Der Virey sah sie finster an.

»Er soll nicht bloß geschont, oder, wie Sie sagen, vorsichtig behandelt, er soll sogar flattiert werden, wie es kein Grande Mexikos noch je war«, sprach sie.

»Und die Mittel und Wege?« fiel der Schwager schnell und im höchsten Grade gespannt ein.

»Ein Ball«, versetzte die Doña.

»Ein Ball, Papa! Ein Ball!« riefen die Töchter, während ihn die Gattin zweifelnd ängstlich ansah.

»Ein Ball?« fragte der Virey erstaunt: »Jetzt? Doña Isabel!«

»Jetzt, Señor Vanegas, oder vielmehr sobald die Nachricht von der Niederlage der Rebellen eintrifft, an demselben Tage, an dem das Tedeum gefeiert wird.«

»Ja, das ginge«, erwiderte der Virey.

»Mit dieser Siegesfeier würde eine Art Versöhnungsfest verbunden, ein allegorisches Versöhnungsfest«, flüsterte lächelnd die Doña.

»Noch immer sehe ich aber nicht ein – –« bemerkte der Virey.

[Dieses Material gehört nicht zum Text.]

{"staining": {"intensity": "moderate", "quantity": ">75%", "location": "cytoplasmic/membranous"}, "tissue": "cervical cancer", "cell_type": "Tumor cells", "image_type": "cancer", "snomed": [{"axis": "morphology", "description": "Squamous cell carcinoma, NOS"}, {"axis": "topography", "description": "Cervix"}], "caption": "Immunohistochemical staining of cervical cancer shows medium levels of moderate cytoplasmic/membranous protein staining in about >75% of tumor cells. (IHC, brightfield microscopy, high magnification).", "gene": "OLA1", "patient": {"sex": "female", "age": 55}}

»Das wundert uns von der superfeinen Exzellenz«, spottete die Doña; »doch werden Dieselben begreiflich finden, daß die Partien eines Balles so arrangiert werden können, daß vorbereitende Entrevues notwendig werden?«

»Ah, nun begreifen wir! Sehr gut, herrlich.«

»Es gibt interessante Verwicklungen, deren Denouement uns sodann überlassen bleibt; diese Verwicklungen bringen den Conde in unmittelbare Berührung – –«

»Sublim!« brach nun der Virey aus: »Ja, ja, das wäre eine ganz charmante Entreprise, ma belle-soeur! Immerhin muß jedoch der Sieg abgewartet werden; denn wir haben kein Beispiel in der Hofgeschichte Mexikos und der Madre Patria, kein Präzedens, daß, während der Feind die Hauptstadt blockierte – –«

»Und nennt Señor Vanegas diese Rebellen einen Feind?« fragte die Doña stolz.

»Freunde sind sie wahrlich nicht«, versetzte der Virey kopfschüttelnd; »auch fängt unsere Lage an, bedenklich zu werden. Señor Calleja besorgt – sie kämpfen wie Verzweifelte –« Er stützte sein Haupt in seine Hand und versank in Nachdenken. »Pah!« tröstete er sich. »Müssen viele eher fallen, ehe die Reihe an uns kommt.«

»Diese abscheulichen Rebellen!« jammerten die Töchter.

»Mein Gott!« wehklagte die Mutter. »Lieber! Wie Sie auf einmal alteriert werden; sind Sie leidend. Teurer?«

»Es ist nichts, gar nichts«, erwiderte der Virey schwach.

»Nichts, sagen Sie? Nichts? Sehe ich denn nicht mit eigenen Augen? Juan! Pablo! Ximénez! Antonio!«

»Stille!« sprach der Gatte. »Eine kleine Spazierfahrt in den Paseo nuevo wird uns wieder aufheitern bis zur Kamarillastunde. Zuvor müssen wir jedoch noch einen Augenblick in die Staatskanzlei.«

»Und wieder in die Staatskanzlei, und wieder Geschäfte, und nichts als Geschäfte; Sie werden sich doch gewiß noch töten!« seufzte die Gattin, indem sie zugleich den Gatten mit so bekümmerten Blicken ansah, daß dieser, um die Liebenden zu beruhigen, notwendig wieder ganz heiter werden mußte, was ihm denn auch zum Erstaunen wohl gelang.

»Adios, meine Holden!« versetzte er zärtlich, sich erhebend und der Türe zutanzend; »und Ihnen, Schwägerin, einstweilen unsern Dank für den ganz divinen Einfall. Ja, Großes kann bewirkt werden; wir selbst wollen uns mit der Angelegenheit sehr ernst beschäftigen. Adios!« wiederholte er nochmals, den Lieben, Teuren Handküsse aus der Türe zuwerfend, hinter welcher er nun verschwand, um sich den schweren Regierungsgeschäften zu unterziehen und sich mit der Angelegenheit zu beschäftigen, durch die so Großes bewirkt werden sollte, und dieses mitten in einem Revolutionsbrande, der das ganze Reich ergriffen und dessen verzehrende Flammen bereits an die Tore der Hauptstadt heranleckten; eine Verkehrtheit, die, so absurd frivol sie erscheinen mag, doch in der Geschichte dieses Landes zu sehr bewährt ist, als daß wir sie in Zweifel ziehen könnten, selbst wenn nicht die Hofchronik anderer Länder uns gleichermaßen belehrte, mit welchem Leichtsinne die Schicksale so mancher Völker gelenkt und bestimmt werden.

Nach zehn Minuten erschien die vizekönigliche Personnage wieder zum Troste der lieben Familie, die unterdessen ihren Schmerz an der Toilette besiegt hatte. Während dieser Zwischenzeit waren die Equipagen vorgefahren, die Leibgarde aufgezogen und die quasi-königliche Familie bestieg die ersteren, und rollte in Begleitung der letztern über die Plazza der Tacubastraße zu, mit all dem Pompe und in dem schnellen Galoppe, in dem der König der beiden Indien selbst seinen halböden Palast verläßt, und der alljährlich einigen Dutzenden seiner getreuen Leibwachen und Untertanen ihr elendes Leben kostet.